■ What the task requires ■
Drop every picture, then transcribe the remaining data exactly.

■ Material shown ■
=-=-=-=-=

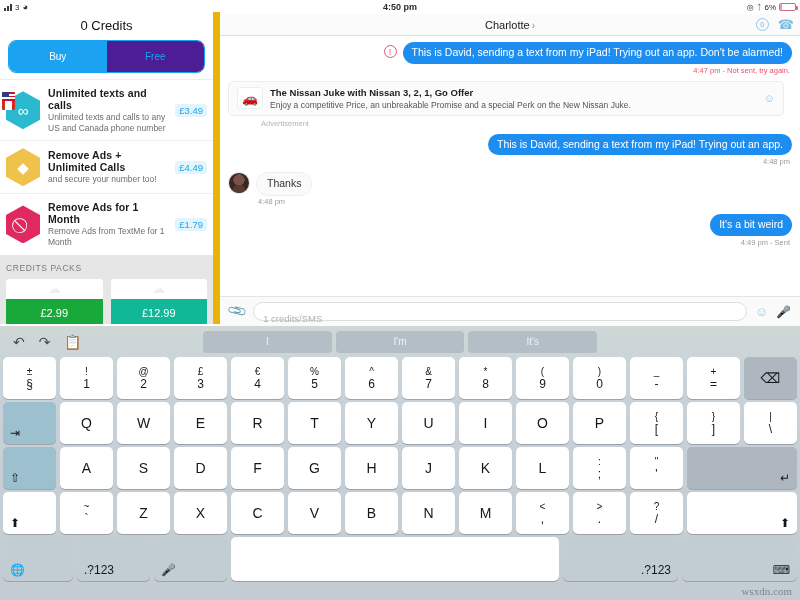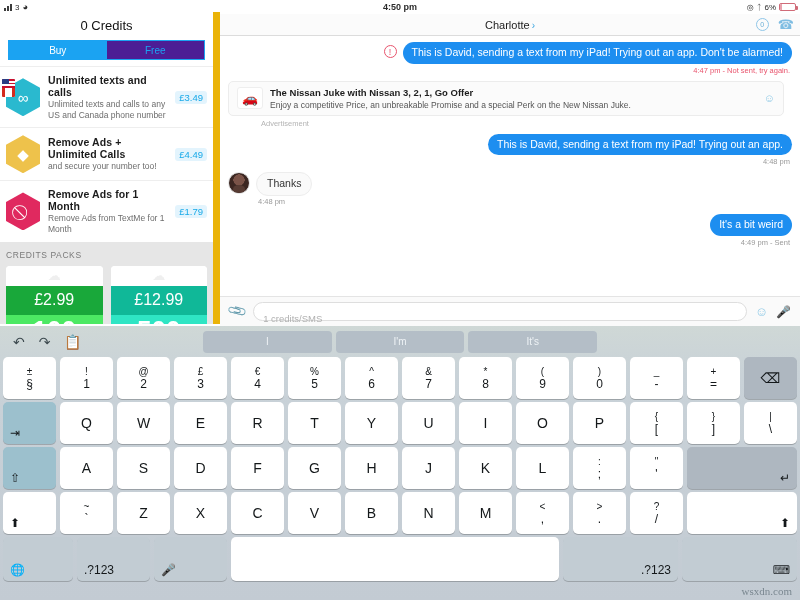--- a/index.html
+++ b/index.html
@@ -48,7 +48,7 @@
   }
   .seg-wrap { padding: 2px 8px 6px; }
   .segmented {
-    display: flex; border: 1px solid #1ba3f2; border-radius: 0; overflow: hidden; height: 20px;
+    display: flex; border: 1px solid #1ba3f2; border-radius: 8px; overflow: hidden; height: 33px;
   }
   .seg {
     flex: 1; display: flex; align-items: center; justify-content: center;

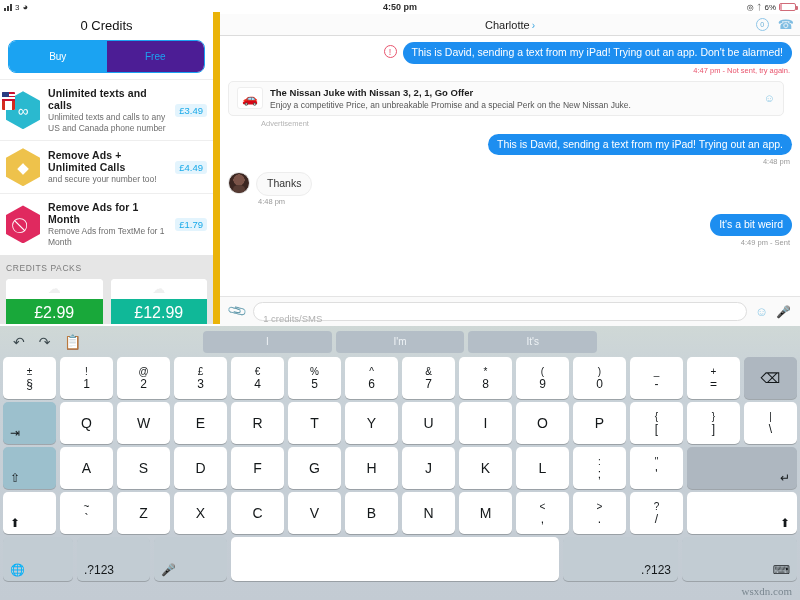--- a/index.html
+++ b/index.html
@@ -101,7 +101,7 @@
   }
   .cp-cloudzone { height: 20px; display: flex; align-items: center; justify-content: center; background: #fff; }
   .cp-cloud { font-size: 13px; color: #efefef; }
-  .cp-priceband { height: 29px; display:flex; align-items:center; justify-content:center; font-size: 16px; color: #fff; }
+  .cp-priceband { height: 29px; display:flex; align-items:center; justify-content:center; font-size: 11px; color: #fff; }
   .cp-body { height: 34px; display:flex; align-items:flex-start; justify-content:center; font-size: 26px; font-weight: 600; color: #fff; overflow: hidden; }
   .cp-green .cp-priceband { background: #19a83a; }
   .cp-green .cp-body { background: #4ce963; }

=-=-=-=-=

■ Result of this task ■
--- a/index.html
+++ b/index.html
@@ -48,7 +48,7 @@
   }
   .seg-wrap { padding: 2px 8px 6px; }
   .segmented {
-    display: flex; border: 1px solid #1ba3f2; border-radius: 0; overflow: hidden; height: 20px;
+    display: flex; border: 1px solid #1ba3f2; border-radius: 8px; overflow: hidden; height: 33px;
   }
   .seg {
     flex: 1; display: flex; align-items: center; justify-content: center;

--- a/index.html
+++ b/index.html
@@ -101,7 +101,7 @@
   }
   .cp-cloudzone { height: 20px; display: flex; align-items: center; justify-content: center; background: #fff; }
   .cp-cloud { font-size: 13px; color: #efefef; }
-  .cp-priceband { height: 29px; display:flex; align-items:center; justify-content:center; font-size: 16px; color: #fff; }
+  .cp-priceband { height: 29px; display:flex; align-items:center; justify-content:center; font-size: 11px; color: #fff; }
   .cp-body { height: 34px; display:flex; align-items:flex-start; justify-content:center; font-size: 26px; font-weight: 600; color: #fff; overflow: hidden; }
   .cp-green .cp-priceband { background: #19a83a; }
   .cp-green .cp-body { background: #4ce963; }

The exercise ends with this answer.